Każdy, kto interesuje sie historia polskiego żeglarstwa, słyszał o tym jachcie. To właśnie na nim odbyła się pierwsza po wojnie wielka wyprawa dookoła Ameryki Południowej. W latach 1966-66 Bolesław Kowalski wraz załogą, w której Krzysztof Baranowski był słynnym kukiem, przepłynęli prawie 23 tysiące Mm. Na „Śmiałym” zorganizowano jeszcze wiele pionierskich wypraw, m.in. w 1968 r. na Islandię, w kolejnym rejsie w 1970 roku Andrzej Rościszewski opłynął tą wyspę, a w 1972 r. udał się na Spitsbergen, gdzie po awarii grotmasztu pokonał ponad 1500 Mm z prowizorycznym takielunkiem.
„Śmiały” to jacht typu J-140, potocznie zwany stoczterdziestką. Zabiera na pokład 10-osobowa załogę. Jego stalowy kadłub ma 18 m długości, 4 m szerokości i 2,8 m zanurzenia. Jest keczem bermudzkim, ma 144 m2 podstawowego ożaglowania.
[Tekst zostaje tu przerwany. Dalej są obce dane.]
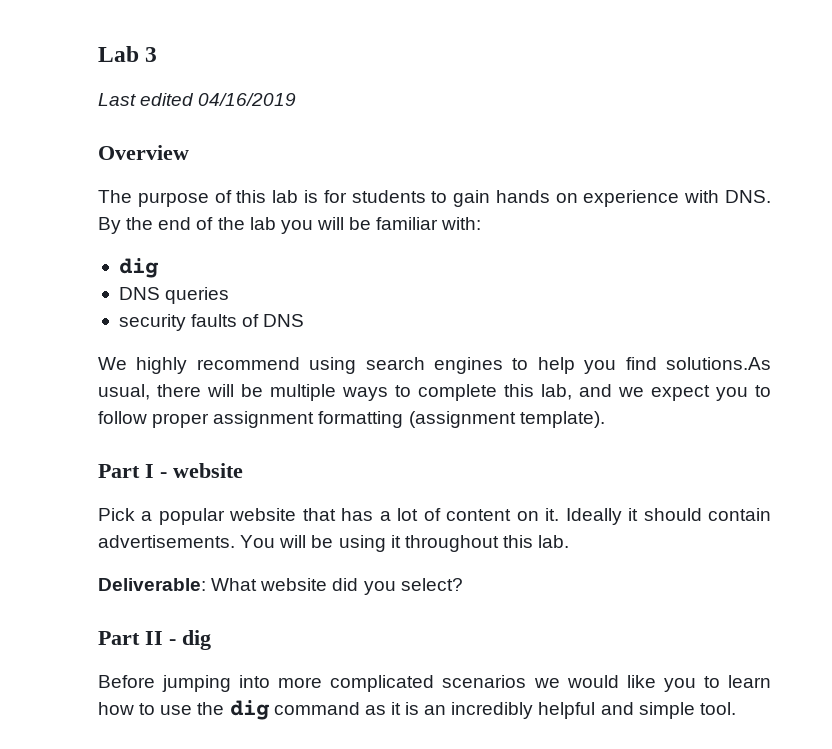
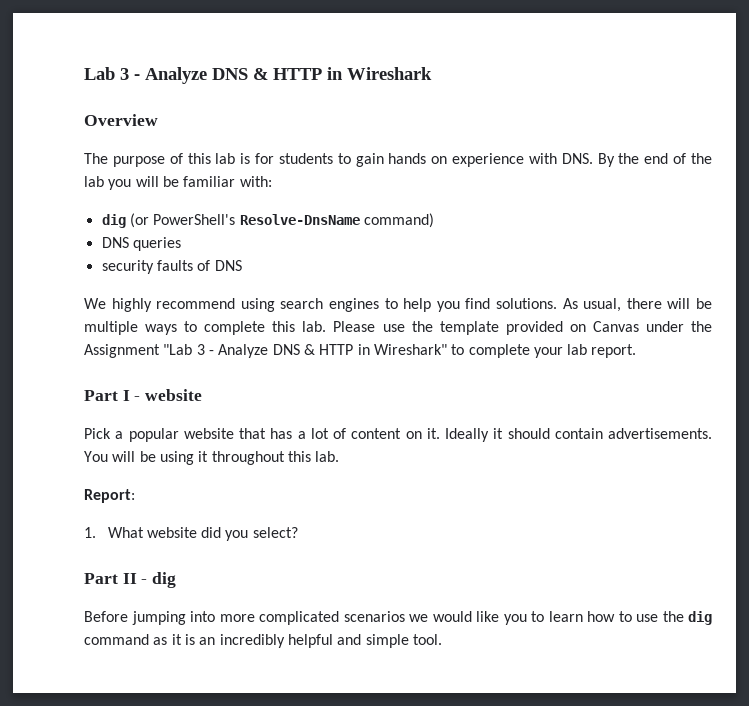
[98,93,297,106] // Last edited 04/16/2019 -> [134,67,432,84] - Analyze DNS & HTTP in Wireshark
(159, 268) none -> [129,213,434,228] (or PowerShell's Resolve-DnsName command)
[665,357,771,370] solutions.As -> [496,298,578,309] solutions. As
[541,384,771,401] [98,411,605,428] lab, and we expect you to follow proper assignment formatting (assignment template). -> [302,321,712,335] [84,344,637,358] lab. Please use the template provided on Canvas under the Assignment "Lab 3 - Analyze DNS & HTTP in Wireshark" to complete your lab report.
[98,578,206,591] Deliverable: -> [84,489,135,503] [84,527,96,538] Report: // 1.

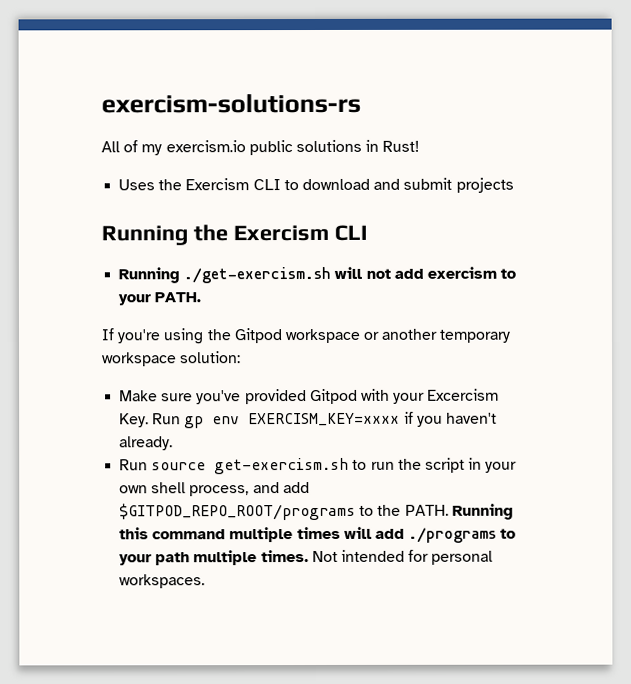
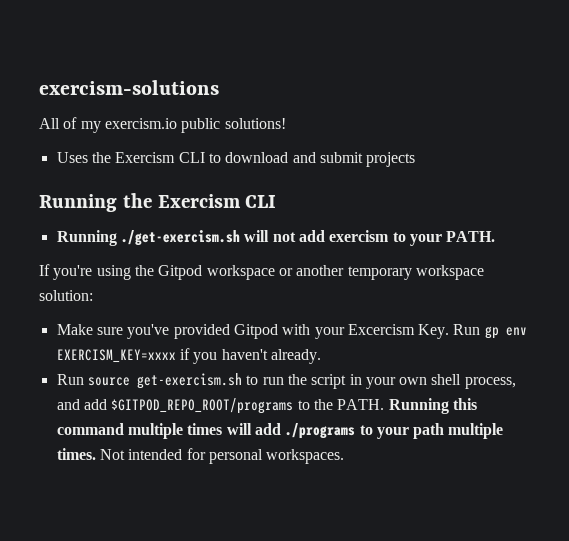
[101,93,361,114] exercism-solutions-rs -> [39,80,219,95] exercism-solutions
[295,139,421,153] solutions in Rust! -> [224,118,286,129] solutions!

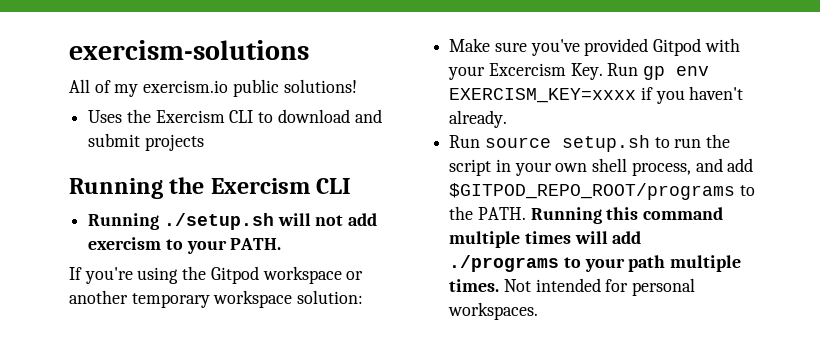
[120,230,240,246] ./get-exercism.sh -> [163,213,274,230] ./setup.sh
[136,373,242,389] get-exercism.sh -> [561,135,650,152] setup.sh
Seria 6 jednostek tego typu powstała w Stoczni Gdańskiej w oparciu o linie szybkiego i bardzo dzielnego „Petera von Danzig”, a jedna ze stoczterdziestek, s/y „Otago” wygrała ze swoim pierwowzorem w regatach Whitbread 1973/74, przekraczając linię mety 28 godzin wcześniej.
Do dzisiaj zachowały się jedynie trzy jachty J-140: „Śmiały”, „Joseph Conrad”, oraz „Tara”, ex „Dar Opola”, która pływa pod duńska banderą. Aby „Śmiały” nie podzielił losu zezłomowanego niedawno przez splot nieszczęśliwych wydarzeń „Juranda”, potrzeba dużo ciężkiej pracy. Jacht wymaga kompletnego remontu, poczynając od poszycia, poprzez wymianę instalacji wodnych i elektrycznych, naprawę zniszczonego wnętrza, wymianę silnika, remont drewnianego takielunku, aż po położenie nowego teakowego pokładu. Prace prowadzone będą w jego macierzystym porcie Trzebieży i każdy będzie miał okazję śledzić ich postępy. Oprócz publikacji w mediach społecznościowych Fundacja Klasyczne Jachty organizować będzie warsztaty szkutnicze dla wszystkich tych, których interesują losy jachtu i chcieliby pomóc, lub po prostu nauczyć się czegoś nowego.